Spoon fills bamboo leave packet with rice
Yu fills the bamboo leaves with simple ingredients. They are often made with sticky rice, braised pork, shitake mushrooms, shallots and sometimes chest nuts or boiled eggs.

But many Taiwanese Americans rely on the more homemade taste from “aunties” — vendors who sell bah tsang through informal networks. It’s not a coincidence that bah tsang is sometimes translated as “Taiwanese tamales” — they circulate among Taiwanese and Chinese Americans in much the same way as tamales are sold in Latino communities.

Immigrants, usually women in their 50s or 60s with limited English skills, might ask their friends to solicit orders amongst their colleagues at high tech companies, Chinese language schools or other community groups.

“Sometimes an admin would sell them to make extra money,” says Jonathan Lee of the bah tsang economy at the New Jersey office of a Taiwanese-owned company where he used to work. “Each week, they would send out a registration sheet.” Lee says that even in Taiwan, many urban families don’t make their own bah tsang. It’s something more common in the rural communities in the southern part of the island.

Woman's hands gently closes bamboo leaf into a dumpling
“My daughter doesn’t have time [to make bah tsang],” says Yu, of Milpitas, Calif. “She lives in Wisconsin and her husband is Norwegian so they eat Western style.”

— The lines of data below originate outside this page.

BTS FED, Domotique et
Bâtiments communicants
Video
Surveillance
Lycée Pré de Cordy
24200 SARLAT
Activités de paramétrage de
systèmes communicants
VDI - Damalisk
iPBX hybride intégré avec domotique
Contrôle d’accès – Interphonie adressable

Other home cooks use secret Facebook groups where they post photos of the food with price lists and delivery information. But every known bah tsang vendor I contacted either denied selling them or refused to be interviewed about their business.

“My speculation is that they either are concerned with income tax or health department regulations,” says Pam Tsai, president of East Bay Taiwanese Association, a community group in the San Francisco Bay Area.

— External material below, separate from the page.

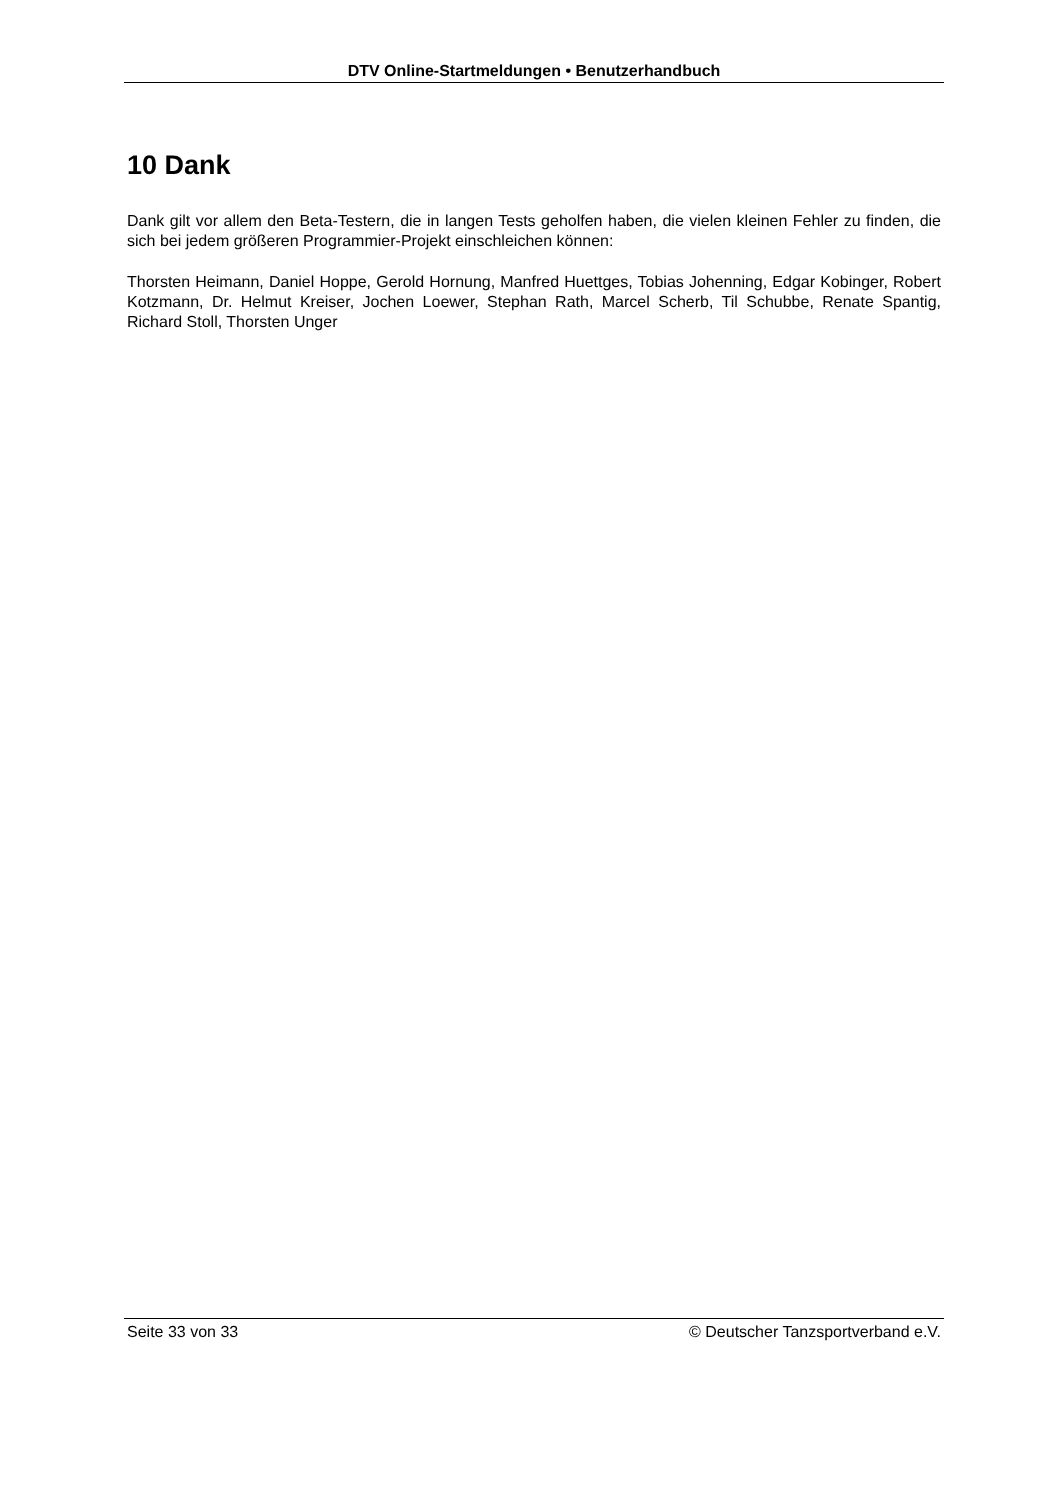DTV Online-Startmeldungen • Benutzerhandbuch
10 Dank
Dank gilt vor allem den Beta-Testern, die in langen Tests geholfen haben, die vielen kleinen Fehler zu finden, die sich bei jedem größeren Programmier-Projekt einschleichen können:
Thorsten Heimann, Daniel Hoppe, Gerold Hornung, Manfred Huettges, Tobias Johenning, Edgar Kobinger, Robert Kotzmann, Dr. Helmut Kreiser, Jochen Loewer, Stephan Rath, Marcel Scherb, Til Schubbe, Renate Spantig, Richard Stoll, Thorsten Unger
Seite 33 von 33 © Deutscher Tanzsportverband e.V.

In the past, organizations such as hers have hosted bah tsang social events, where older immigrants taught younger American-born members of the community the age-old techniques. But Tsai says interest in the events has dwindled, so the program has been discontinued.

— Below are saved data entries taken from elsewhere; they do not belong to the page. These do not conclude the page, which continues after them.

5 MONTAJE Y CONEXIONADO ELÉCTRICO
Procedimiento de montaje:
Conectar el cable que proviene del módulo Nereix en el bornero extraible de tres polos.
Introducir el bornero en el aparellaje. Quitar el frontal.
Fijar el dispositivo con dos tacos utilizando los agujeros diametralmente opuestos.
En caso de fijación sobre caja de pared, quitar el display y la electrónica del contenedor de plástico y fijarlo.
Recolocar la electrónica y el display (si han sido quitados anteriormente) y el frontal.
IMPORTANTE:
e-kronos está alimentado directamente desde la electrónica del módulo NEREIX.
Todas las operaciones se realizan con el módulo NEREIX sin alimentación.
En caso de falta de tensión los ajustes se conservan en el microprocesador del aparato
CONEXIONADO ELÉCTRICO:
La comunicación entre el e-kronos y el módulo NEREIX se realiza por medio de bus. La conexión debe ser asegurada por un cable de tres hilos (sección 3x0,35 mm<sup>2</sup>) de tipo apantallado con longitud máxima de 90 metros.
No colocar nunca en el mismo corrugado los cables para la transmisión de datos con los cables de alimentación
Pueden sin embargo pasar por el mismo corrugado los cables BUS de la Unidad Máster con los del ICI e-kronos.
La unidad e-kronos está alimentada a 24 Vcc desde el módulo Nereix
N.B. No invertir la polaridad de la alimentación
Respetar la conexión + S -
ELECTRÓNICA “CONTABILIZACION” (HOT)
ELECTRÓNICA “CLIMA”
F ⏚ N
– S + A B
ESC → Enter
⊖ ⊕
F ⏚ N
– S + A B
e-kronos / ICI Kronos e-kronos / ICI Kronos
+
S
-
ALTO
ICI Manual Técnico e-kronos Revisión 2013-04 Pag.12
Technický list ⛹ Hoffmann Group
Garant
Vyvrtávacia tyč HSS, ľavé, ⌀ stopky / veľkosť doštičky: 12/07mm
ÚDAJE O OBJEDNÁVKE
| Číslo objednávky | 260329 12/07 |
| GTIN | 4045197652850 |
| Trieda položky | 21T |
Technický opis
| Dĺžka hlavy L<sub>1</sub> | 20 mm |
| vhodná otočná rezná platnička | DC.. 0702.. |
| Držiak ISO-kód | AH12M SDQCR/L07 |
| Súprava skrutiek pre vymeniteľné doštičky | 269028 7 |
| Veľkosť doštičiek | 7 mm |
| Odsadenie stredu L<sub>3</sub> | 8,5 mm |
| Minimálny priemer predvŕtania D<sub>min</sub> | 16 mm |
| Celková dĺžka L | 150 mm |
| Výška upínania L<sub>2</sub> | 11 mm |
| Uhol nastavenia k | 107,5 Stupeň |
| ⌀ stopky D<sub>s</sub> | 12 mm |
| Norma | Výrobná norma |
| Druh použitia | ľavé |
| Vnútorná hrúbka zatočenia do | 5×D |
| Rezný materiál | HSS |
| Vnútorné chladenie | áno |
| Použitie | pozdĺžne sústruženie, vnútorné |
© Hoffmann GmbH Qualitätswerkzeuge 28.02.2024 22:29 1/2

“My daughter doesn’t have time,” says Julie Yu of Milpitas, Calif. “She lives in Wisconsin and her husband is Norwegian so they eat Western style.”

Woman's hands tie string around bamboo leaf folded into package
Yu ties a string around a bundle of bah tsang. She’s now retired from the restaurant business and only makes a few dozen dumplings each year, mainly for her family.

Yu, 75, has been in the US since 1979 and wants to preserve the cultural institution of bah tsang, though. She includes detailed instructions for making the dumplings in Taiwanese Homestyle Cooking, which the North American Taiwanese Women’s Association published in 2013. Like a church cookbook, the spiral bound volume includes family recipes from women like Yu along with photos of the finished dishes.

Ho Chie Tsai, 44, founded the website, which features articles about cultural events and prominent Taiwanese in the US. Even he doesn’t make bah tsang. But it’s not because he doesn’t care for the tradition. One of the most popular gifts for donors to the site is a T-shirt that features a graphic of the iconic bundles above the words “wrap, steam, serve.”

For Tsai, eating a leaf-wrapped rice dumpling helps him understand his parents and the hardships their generation endured after World War II, when the island was under martial law and common people often didn’t have enough food to eat.

“It’s a handful with a little bit of everything,” says Tsai, making a fist. “And it’s just enough.”